Open Standard, a newly formed independent company led by Bridge co-founder Zach Abrams, has announced plans to launch a new U.S. dollar-backed stablecoin later this year.
The stablecoin, named Open USD, is backed by a consortium of more than 140 businesses, including financial giants Visa, Mastercard and Coinbase. The initiative aims to expand the adoption of stablecoins globally by addressing key challenges businesses face when scaling digital asset payments and settlements.
According to Open Standard, Open USD has been designed around three core principles: scale, economics and governance. Businesses will be able to mint and redeem the stablecoin without fees or artificial transaction limits, allowing the network to support high-volume usage.
The company also said that participating partners will share earnings generated from the reserves backing Open USD, after a small management fee is deducted to cover operational expenses.
Open Standard will oversee the stablecoin’s operations through a governance structure that includes a board made up of network partners.
“Existing stablecoins have great strengths, but to use them at scale, businesses need something that’s open, low-cost, high-throughput, broadly accessible, and aligned to their interests,” said Open Standard founding CEO Zach Abrams.
“We’re thrilled to bring together over 140 businesses to launch Open USD. It’s a stablecoin built for the internet economy, designed by the businesses growing it,” he added.
Stablecoins are digital tokens designed to maintain a stable value by being tied to traditional currencies such as the U.S. dollar or euro. Although regulators worldwide have increased scrutiny of the sector, stablecoins continue to be used primarily within crypto markets to facilitate trading in digital assets rather than everyday payments.
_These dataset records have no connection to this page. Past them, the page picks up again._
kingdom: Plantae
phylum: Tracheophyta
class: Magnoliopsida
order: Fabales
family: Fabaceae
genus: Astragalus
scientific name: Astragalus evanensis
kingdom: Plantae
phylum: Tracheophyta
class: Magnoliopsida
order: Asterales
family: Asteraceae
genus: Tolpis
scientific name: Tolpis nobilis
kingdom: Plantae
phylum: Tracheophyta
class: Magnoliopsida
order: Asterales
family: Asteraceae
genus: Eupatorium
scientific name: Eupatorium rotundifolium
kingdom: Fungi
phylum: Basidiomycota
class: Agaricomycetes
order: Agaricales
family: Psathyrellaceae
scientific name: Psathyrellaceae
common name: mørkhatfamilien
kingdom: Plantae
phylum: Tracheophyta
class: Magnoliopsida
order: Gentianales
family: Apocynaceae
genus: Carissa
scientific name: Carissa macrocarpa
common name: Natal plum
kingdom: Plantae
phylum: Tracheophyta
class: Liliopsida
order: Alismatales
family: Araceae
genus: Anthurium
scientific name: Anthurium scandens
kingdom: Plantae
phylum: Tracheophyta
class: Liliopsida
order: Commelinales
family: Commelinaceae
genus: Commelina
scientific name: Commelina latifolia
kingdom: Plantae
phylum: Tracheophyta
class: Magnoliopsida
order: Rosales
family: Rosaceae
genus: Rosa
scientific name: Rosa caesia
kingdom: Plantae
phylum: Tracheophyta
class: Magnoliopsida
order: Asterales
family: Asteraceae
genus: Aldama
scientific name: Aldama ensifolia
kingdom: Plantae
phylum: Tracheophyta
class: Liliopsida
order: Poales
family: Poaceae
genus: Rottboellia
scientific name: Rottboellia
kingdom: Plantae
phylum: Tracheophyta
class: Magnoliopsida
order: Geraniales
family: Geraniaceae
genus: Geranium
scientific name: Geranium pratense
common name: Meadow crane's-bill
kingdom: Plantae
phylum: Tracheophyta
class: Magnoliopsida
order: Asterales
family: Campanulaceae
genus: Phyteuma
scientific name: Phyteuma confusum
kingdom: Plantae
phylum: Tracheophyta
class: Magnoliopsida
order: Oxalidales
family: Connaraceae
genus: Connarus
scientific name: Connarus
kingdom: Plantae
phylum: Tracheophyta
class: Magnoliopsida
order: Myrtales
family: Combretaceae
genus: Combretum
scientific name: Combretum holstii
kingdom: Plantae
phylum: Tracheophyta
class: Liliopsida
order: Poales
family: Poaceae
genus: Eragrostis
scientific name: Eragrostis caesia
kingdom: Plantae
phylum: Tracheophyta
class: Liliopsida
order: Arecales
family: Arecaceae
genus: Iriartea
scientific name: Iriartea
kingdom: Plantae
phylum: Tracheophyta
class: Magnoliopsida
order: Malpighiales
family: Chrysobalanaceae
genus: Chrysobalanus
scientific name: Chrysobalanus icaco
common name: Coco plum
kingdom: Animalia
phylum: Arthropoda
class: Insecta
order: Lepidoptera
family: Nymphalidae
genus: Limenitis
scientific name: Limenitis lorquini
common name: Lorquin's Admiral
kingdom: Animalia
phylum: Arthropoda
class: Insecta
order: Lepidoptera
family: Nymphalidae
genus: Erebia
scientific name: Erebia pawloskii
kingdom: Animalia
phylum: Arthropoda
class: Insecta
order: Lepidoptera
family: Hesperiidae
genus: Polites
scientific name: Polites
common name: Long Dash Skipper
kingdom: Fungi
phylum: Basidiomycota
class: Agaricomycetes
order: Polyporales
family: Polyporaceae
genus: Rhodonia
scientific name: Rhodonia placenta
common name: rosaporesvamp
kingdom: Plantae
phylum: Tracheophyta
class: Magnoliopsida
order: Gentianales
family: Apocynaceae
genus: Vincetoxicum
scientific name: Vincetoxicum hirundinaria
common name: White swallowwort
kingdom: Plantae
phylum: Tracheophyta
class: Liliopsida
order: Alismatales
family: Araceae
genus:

The launch comes amid growing regulatory clarity for stablecoins in major markets. In the United States, President Donald Trump last year signed the GENIUS Act into law, establishing federal rules and guidelines for stablecoins. The legislation was widely viewed as a major step toward encouraging broader crypto adoption and enabling digital assets to be used more widely for payments and money transfers.
Meanwhile, in the United Kingdom, the Financial Conduct Authority (FCA) recently eased proposed capital requirements for stablecoin issuers. Under the revised proposal, issuers would be required to hold capital equal to 1% of the total value of issued stablecoins, down from the previously proposed 2%.
Industry leaders believe the Open USD initiative could accelerate the next stage of digital asset growth.
“A stablecoin with neutral governance and shared economics is a unique combination that has potential to unlock the next phase of digital assets growth,” said Carolyn Weinberg, Chief Product and Innovation Officer at BNY.